__Exercise set__:
1/ In the forum thread on adding combine!, why is combine! problematic for GroupedDataFrame?
2/ From the forum thread on adding combine!, copy the passage between "julia> select!(df, :b);" and "to an error.", inclusive.

I have not added it for two reasons:

  1. there is no performance benefit of combine! over combine.
  2. combine! is problematic for GroupedDataFrame as it breaks the grouping index (it is not a problem for select! and transform! which guarantee to keep rows).

So in short - we could add it, but as you indicate when used on GroupedDataFrame it could lead to hard-to-catch bugs so I decided not to add it. What do you think given these considerations?

bkamins avatar Apr 09 '21 17:04 bkamins

These are good considerations.

For 1. I do appreciate how ! means "performance benefit" and not exclusively mutation.

I guess for 2., it's always possible to "break" a GroupedDataFrame.

julia> using DataFrames

julia> df = DataFrame(a = [1, 1, 2, 2], b = [1, 2, 3, 4]);

julia> gd = groupby(df, :a);

julia> select!(df, :b);

julia> gd
GroupedDataFrame with 2 groups based on key: Error showing value of type GroupedDataFrame{DataFrame}:
ERROR: grouping column names not found in data frame column names

So if users can see the above, maybe the could also be exposed to some error with combine!. Though it is scary to do something that is guaranteed to destroy it's input leading to an error.

Maybe DataFramesMeta can get around this with a @by! macro when the grouped data frame is temporary anyway. But I would be hesitant to add something not in DataFrames.

We could actually change gd as well, given that it's also mutable.

Perhaps this change could also be considered in tandem with join! and hcat!. I would have to do more digging to figure out what the full suite of "candidates for in-place modification" would be.

pdeffebach avatar Apr 09 '21 17:04 pdeffebach

Yes - that is why I do not reject it. Also joins with ! and hcat! are on my list.

The select!(df, :b) is not super problematic I think (as you are modifying the parent df). The key thing is select!(gd, transforms...) which is safe (as this is more likely to lead to unexpected bugs). Still - as you say, we could update gd in such a case.

bkamins avatar Apr 09 '21 17:04 bkamins

Okay. I'm glad you are interested!

let's leave this open, for now.

There are other avenues to think of when it comes to emulating a "declarative" workflow. This is a promising one. Its always nice to emulate the simplicity of Stata.

I wonder if we can also add more interactivity to @chain at the REPL. I will keep thinking on this.

pdeffebach avatar Apr 09 '21 17:04 pdeffebach

__Raw data__:
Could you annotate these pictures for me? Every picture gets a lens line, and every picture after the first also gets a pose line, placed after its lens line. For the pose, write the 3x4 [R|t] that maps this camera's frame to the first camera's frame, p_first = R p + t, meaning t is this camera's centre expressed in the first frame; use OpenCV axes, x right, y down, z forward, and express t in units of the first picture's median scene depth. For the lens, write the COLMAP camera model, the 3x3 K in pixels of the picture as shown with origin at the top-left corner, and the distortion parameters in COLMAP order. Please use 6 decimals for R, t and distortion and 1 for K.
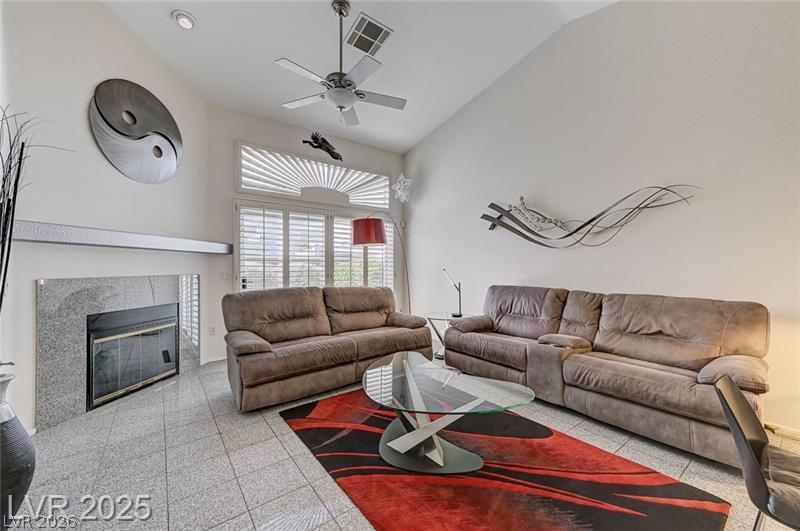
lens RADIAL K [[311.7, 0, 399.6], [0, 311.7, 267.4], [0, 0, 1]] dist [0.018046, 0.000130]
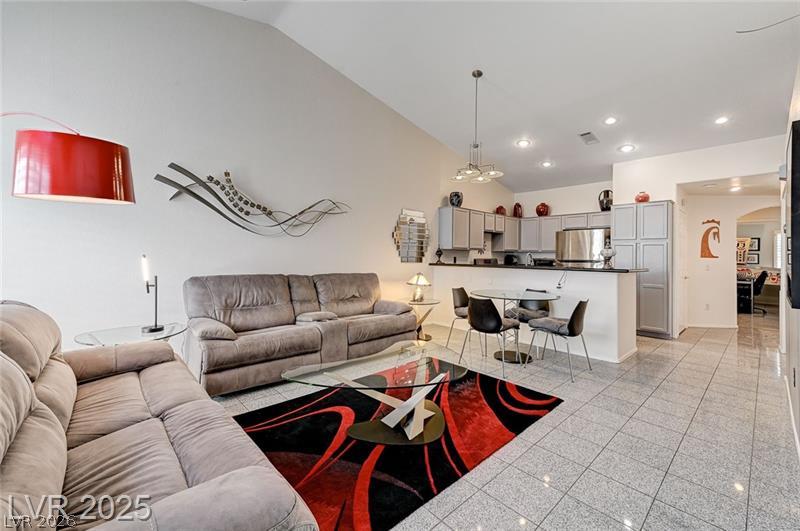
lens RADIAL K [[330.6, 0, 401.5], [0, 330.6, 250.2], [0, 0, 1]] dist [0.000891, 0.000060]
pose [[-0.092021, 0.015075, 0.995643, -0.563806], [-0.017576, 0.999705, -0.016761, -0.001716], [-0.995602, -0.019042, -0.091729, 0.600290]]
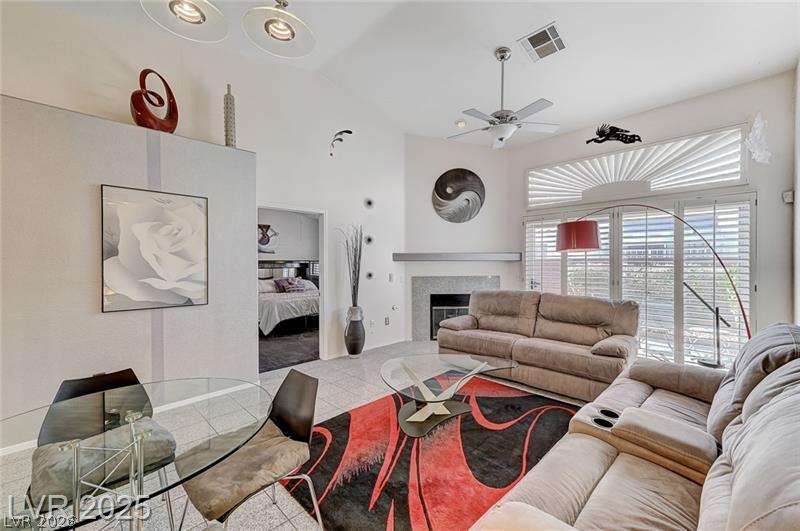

__Set of answers__:
1/ It breaks the grouping index.

2/
julia> select!(df, :b);

julia> gd
GroupedDataFrame with 2 groups based on key: Error showing value of type GroupedDataFrame{DataFrame}:
ERROR: grouping column names not found in data frame column names

So if users can see the above, maybe the could also be exposed to some error with combine!. Though it is scary to do something that is guaranteed to destroy it's input leading to an error.